Student groups across the country are circulating an open letter demanding that facial recognition be banned from their campuses, and organizing to introduce student government resolutions using a toolkit created by Students for Sensible Drug Policy.

Thousands of students, faculty, alumni, and community members are signing petitions on the campaign homepage, calling for a complete ban on the non-personal use of facial recognition on their campus.

Is your University using facial recognition?

“College students should not be used as lab rats. Everyone, including faculty, staff, and community members have a right to know if administrations are using or planning to experiment with dangerous facial recognition technology on campus,” said Evan Greer, Deputy Director of Fight for the Future.
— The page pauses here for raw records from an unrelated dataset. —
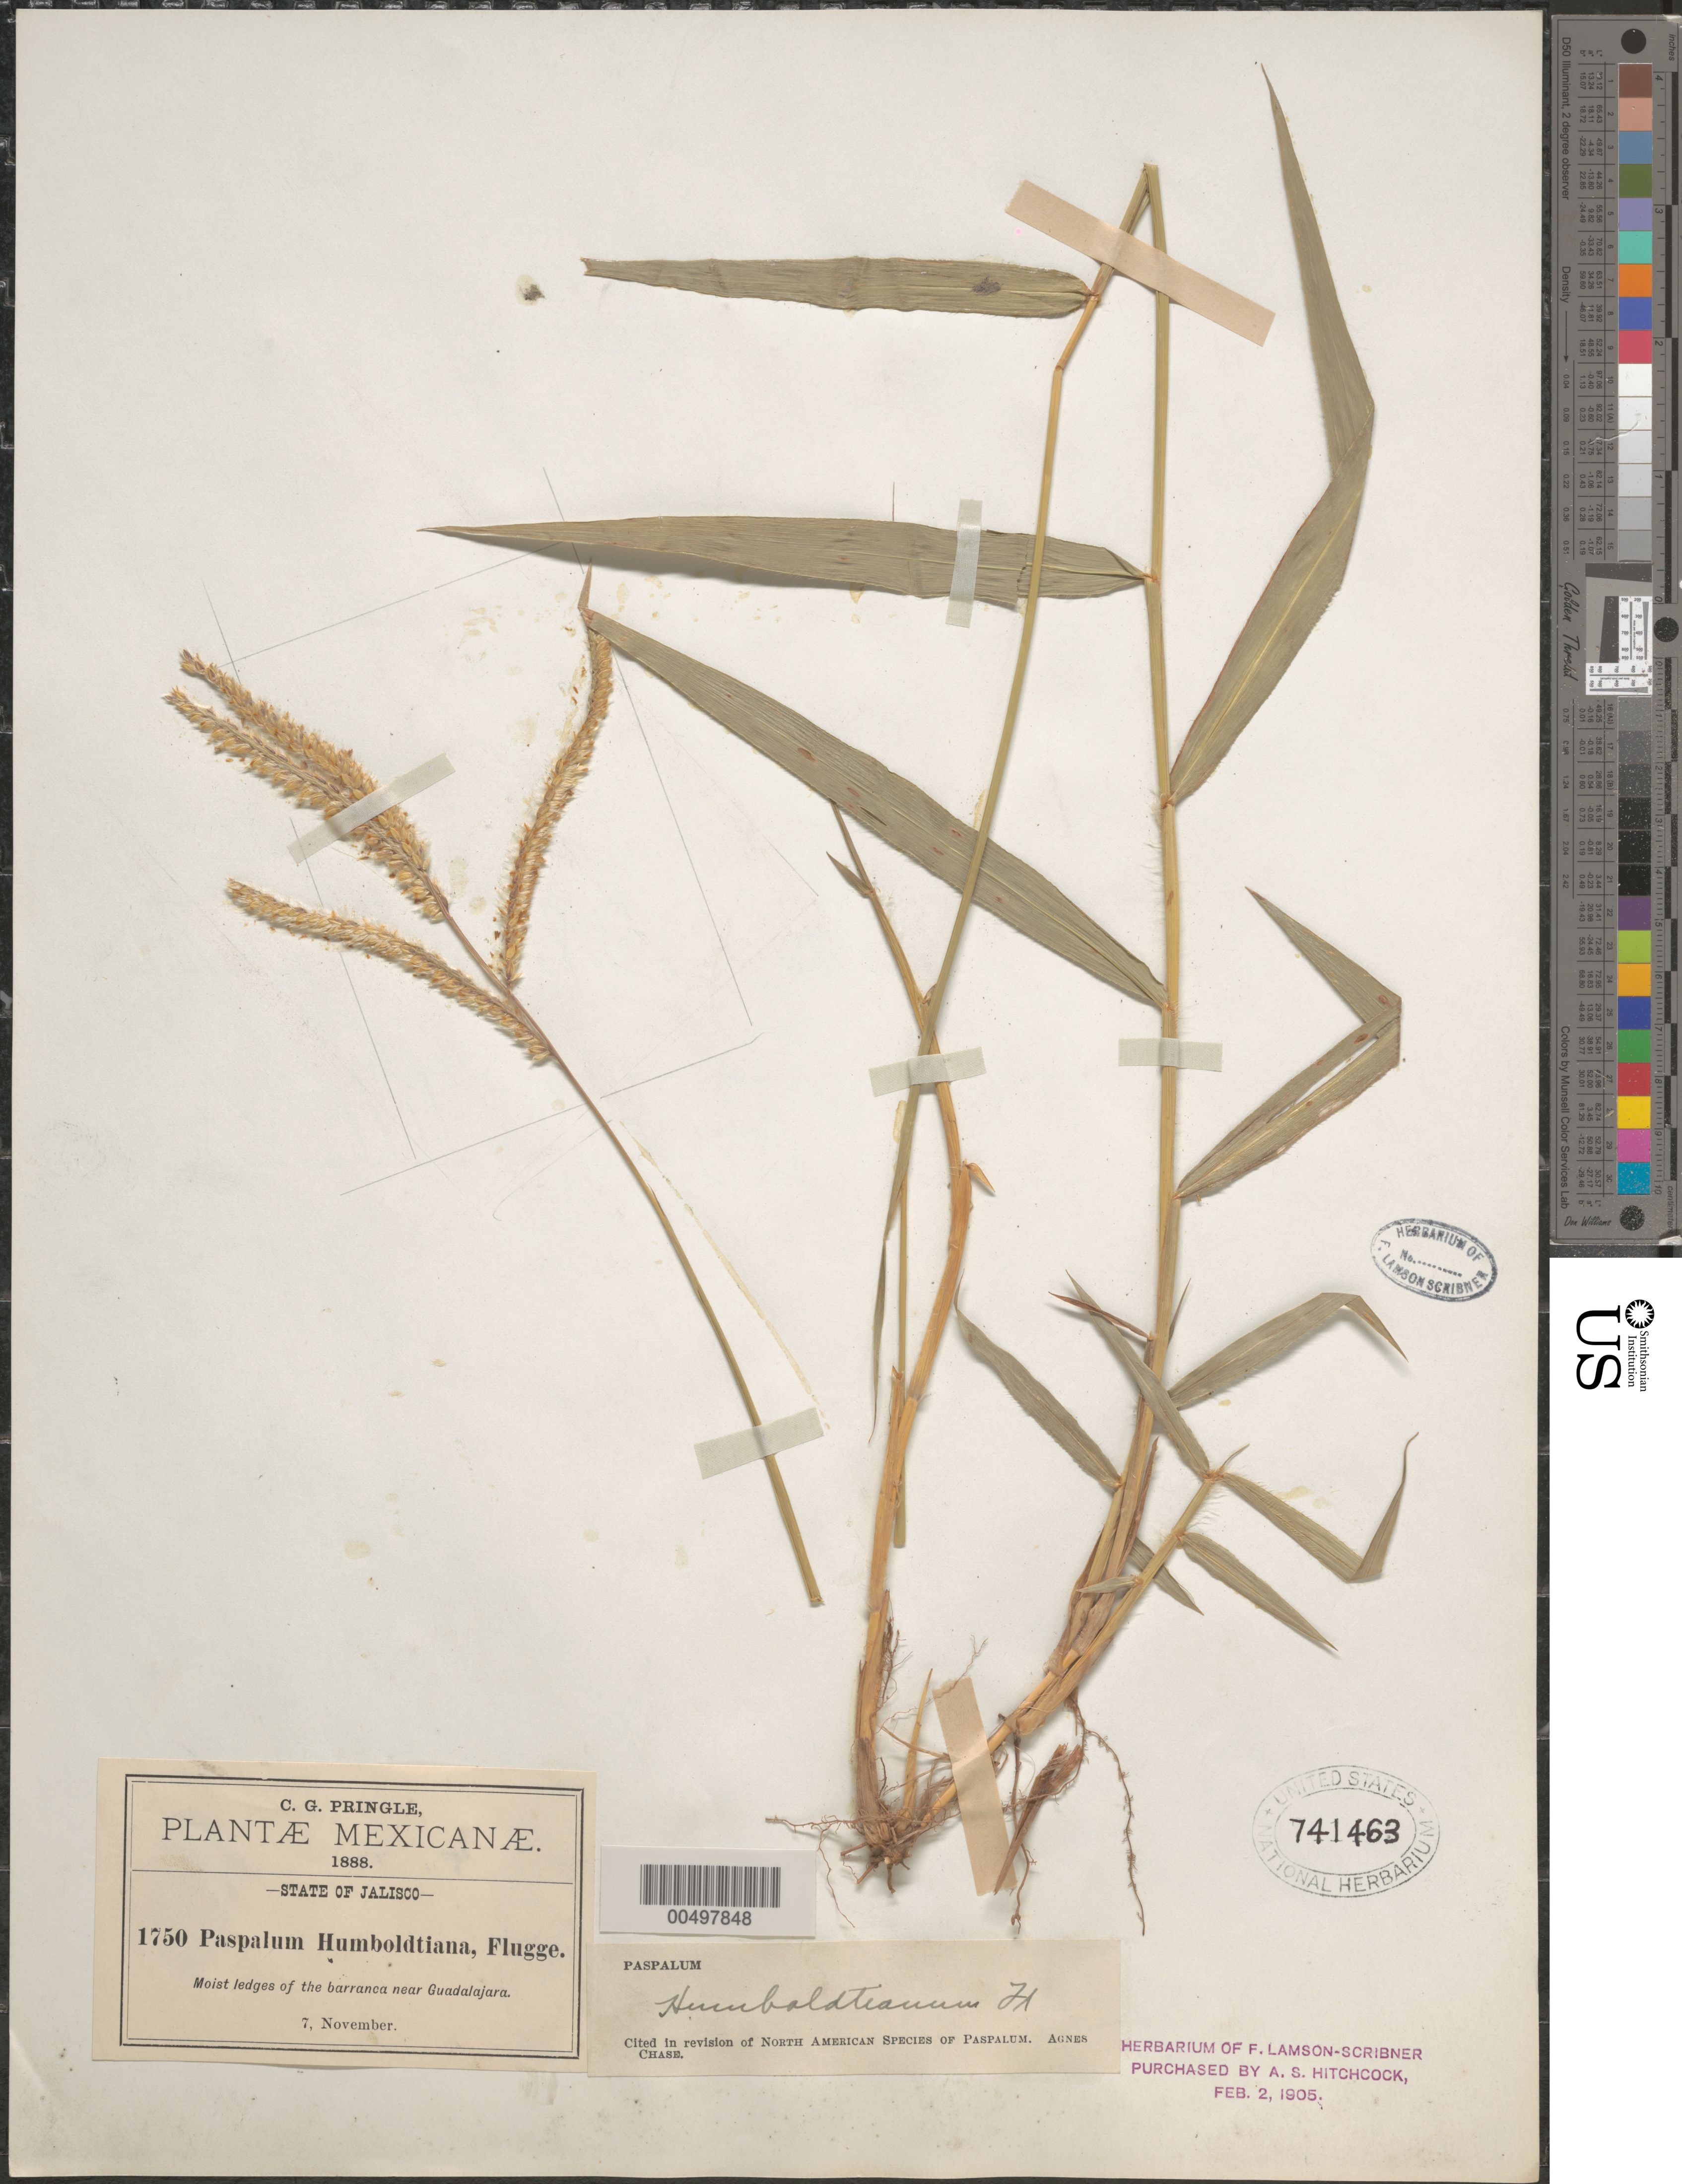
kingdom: Plantae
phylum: Tracheophyta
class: Liliopsida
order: Poales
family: Poaceae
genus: Paspalum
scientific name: Paspalum humboldtianum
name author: Flüggé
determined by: Chase, [M.] Agnes, (US)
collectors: C. G. Pringle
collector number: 1750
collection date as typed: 7 Nov 1888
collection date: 1888-11-07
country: Mexico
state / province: Jalisco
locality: Near Guadalajara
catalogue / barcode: US 741463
“Whether its used for Big Brother style monitoring of student behavior or for more mundane purposes like accessing meal plans or dorms, biometric surveillance technology on campus puts students’ physical safety at risk and violates their most basic rights. This technology is unsafe, discriminatory, and politically toxic. We are known for our ruthless campaigning. There’s nowhere to hide. College administrators need to get on the right side of history by committing to not use facial recognition on campus –– or prepare for battle.”

While there have been several reports indicating that elementary and grade schools are experimenting with facial recognition, the technology is not widely used at US colleges and universities. This campaign aims to ensure it stays that way.

This effort is part of Fight for the Future’s broader BanFacialRecognition.com campaign, which has been endorsed by more than 30 major grassroots civil rights organizations including Greenpeace, Color of Change, Daily Kos, United We Dream, Council on American Islamic Relations, MoveOn, and Free Press. The groups are calling for local, state, and federal lawmakers to ban government and law enforcement use of facial recognition. Several cities have already banned the controversial technology outright, including San Francisco, Somerville, MA, Berkeley, CA, and Oakland, CA, and there is growing bipartisan support in Congress to address the issue at the federal level.